There has been a great deal of evolving research and writing about physician burnout. Horror stories about long work hours, frustrations with working environments, administrative challenges are everywhere – social media, medical journals, mainstream media. While burnout is not new, the increased attention and consequences in the health care system are exposing not only the importance of physician well-being but also the impact of burnout on patient care.
What is burnout?
Burnout was first identified in the 1970s and further refined by Christina Maslach, PhD, as a syndrome that is due to prolonged exposure to chronic interpersonal stress with three key dimensions that include 1) overwhelming exhaustion, 2) feelings of cynicism and detachment from the job, and 3) a sense of ineffectiveness and lack of accomplishment.
The Maslach Burnout Inventory (MBI), a 22-item questionnaire that was developed in the 1980s has become the standard survey in research settings for the identification of burnout. However, a two-item questionnaire has been utilized with good correlation to the domains of emotional exhaustion and depersonalization and includes: 1) I feel burned out from my work and 2) I have become more callous toward people since I took this job. Responses are graded on a scale from never to everyday with five points in between; the likelihood of burnout is high when responses are once a week or more frequent (i.e., a few times a week or everyday).
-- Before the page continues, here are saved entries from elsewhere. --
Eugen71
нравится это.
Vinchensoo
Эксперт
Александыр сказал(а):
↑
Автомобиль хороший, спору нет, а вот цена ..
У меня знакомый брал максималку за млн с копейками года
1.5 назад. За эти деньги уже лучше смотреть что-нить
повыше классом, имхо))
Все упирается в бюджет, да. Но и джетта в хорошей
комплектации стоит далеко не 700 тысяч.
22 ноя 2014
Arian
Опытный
Why are we talking about burnout?
Burnout has far-reaching consequences. It not only affects the individual but also that person’s interpersonal relationships with family and friends. Additionally, burnout affects patient care and the overall health care system.
Let’s imagine the scenario in which you arrive at your office on a Monday morning and open your electronic health record (EHR). You tend to arrive at work about 45 minutes prior to your first patient to try to catch up with messages. As you wait for your computer to login (5 minutes? 8 minutes? 12 minutes?) and Citrix to connect, you are eating your breakfast bar and drinking mediocre coffee because you still haven’t had time to fix your coffee machine at home (should you just order a new one on Amazon and contribute to the world’s growing trash problem?). Once you login to your EHR, the first three messages are about missing charges and charts still left open – yes, you haven’t corrected the resident’s note from clinic on Friday afternoon, yet. The next two messages are about insurance denials for a prescription or a procedure or an imaging study. You decide that perhaps you should change gears and check your work email. The first email is a reminder that vacation requests for the next 6 months are due by end of business today and any requests made after today must go through some administrative approval process that seems inefficient and almost punitive (mainly because you forgot to discuss this with your partner and family and you are feeling somewhat guilty but resentful of this arbitrary deadline that was announced last week). Your pager promptly buzzes to announce that the first patient has arrived and is ready for you to consult. As you walk over to the procedure area, you remind yourself to finalize the resident’s note from Friday, file the missing charges, close those charts and find some reasonable evidence to justify the medication/test/procedure so that your patient is not saddled with a large bill. And as you walk up to your first patient of the morning, you are greeted by a nurse who indicates the patient doesn’t have a ride home postprocedure and what do you want to do?
Does any of this sound remotely familiar? In today’s medical practice, there are multiple factors that contribute toward burnout, including excessive clerical burden, inefficient EHR and computer systems, the sense of loss of control and flexibility, along with problems associated with work-life balance.